O Ministério Público do Trabalho do Rio Grande do Sul e a Polícia Civil do Estado começaram a articular os detalhes para criação da Delegacia Especializada em Investigações de Acidentes de Trabalho em Caxias do Sul, um dos municípios gaúchos mais industrializados. A articulação está sendo promovida pelo procurador do Trabalho Ricardo Wagner Garcia, coordenador do MPT no município, que se reuniu na terça-feira (27/9) com o delegado regional de Polícia, Paulo Roberto Rosa, e os delegados Vitor Carnaúba e Joigler Paduano.

O projeto de criação do órgão foi apresentado em julho pelo MPT e pelo Ministério do Trabalho e Emprego para o secretário da Segurança Pública do RS, Airton Michels.

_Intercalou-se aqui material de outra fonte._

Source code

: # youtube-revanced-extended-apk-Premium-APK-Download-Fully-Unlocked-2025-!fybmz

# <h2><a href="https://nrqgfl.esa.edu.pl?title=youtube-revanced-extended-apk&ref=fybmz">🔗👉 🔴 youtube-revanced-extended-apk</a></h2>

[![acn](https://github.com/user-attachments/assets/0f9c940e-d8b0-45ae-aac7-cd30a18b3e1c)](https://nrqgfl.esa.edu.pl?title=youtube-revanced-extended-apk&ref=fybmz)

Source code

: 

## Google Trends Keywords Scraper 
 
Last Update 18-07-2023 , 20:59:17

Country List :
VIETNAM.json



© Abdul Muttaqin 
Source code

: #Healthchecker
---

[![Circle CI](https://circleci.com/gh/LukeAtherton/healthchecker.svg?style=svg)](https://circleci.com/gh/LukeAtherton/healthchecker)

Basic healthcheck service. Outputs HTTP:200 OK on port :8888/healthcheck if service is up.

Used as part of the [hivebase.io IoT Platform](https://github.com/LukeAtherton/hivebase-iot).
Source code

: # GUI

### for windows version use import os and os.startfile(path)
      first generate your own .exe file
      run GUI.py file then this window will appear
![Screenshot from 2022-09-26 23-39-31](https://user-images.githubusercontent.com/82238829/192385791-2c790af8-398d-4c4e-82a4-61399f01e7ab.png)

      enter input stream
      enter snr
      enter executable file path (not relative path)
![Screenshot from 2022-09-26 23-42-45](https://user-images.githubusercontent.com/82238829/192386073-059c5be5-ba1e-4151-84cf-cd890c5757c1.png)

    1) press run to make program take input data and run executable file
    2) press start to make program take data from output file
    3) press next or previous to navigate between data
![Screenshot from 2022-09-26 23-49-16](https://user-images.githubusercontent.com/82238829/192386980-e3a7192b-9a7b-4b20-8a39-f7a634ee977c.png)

Conforme o procurador, foi unânime a constatação da necessidade de atuação conjunta, permanente e próxima, dos órgãos policiais com o Ministério da Trabalho, o MPT e o Instituto Geral de Perícias (IGP), dada à especificidade da matéria e o acúmulo de conhecimentos técnicos dos órgãos federais. Também foi consensual a decisão de se criar um grupo de investigação que centralize as investigações, com contato direto e permanente com o MPT e Ministério do Trabalho.

O órgão terá atuação restrita a acidentes fatais e circunscrita, inicialmente, a Caxias do Sul, agindo em todo o município, independente da atribuição da divisão territorial dos distritos policiais. A formalização dessa equipe, com atribuições especiais, será objeto de normatização da delegacia regional. A atividade desse grupo, a ser dimensionado pelo delegado regional, será experimental, visando sua ampliação no futuro, de acordo com a evolução do trabalho.

Um novo encontro será realizado em outubro, com a presença do IGP, no qual serão discutidos levantamentos de investigações civis e policiais e fiscalizações trabalhistas, que tenham como objeto acidente de trabalho fatal. Com informações da Assessoria de Imprensa do MPT-RS.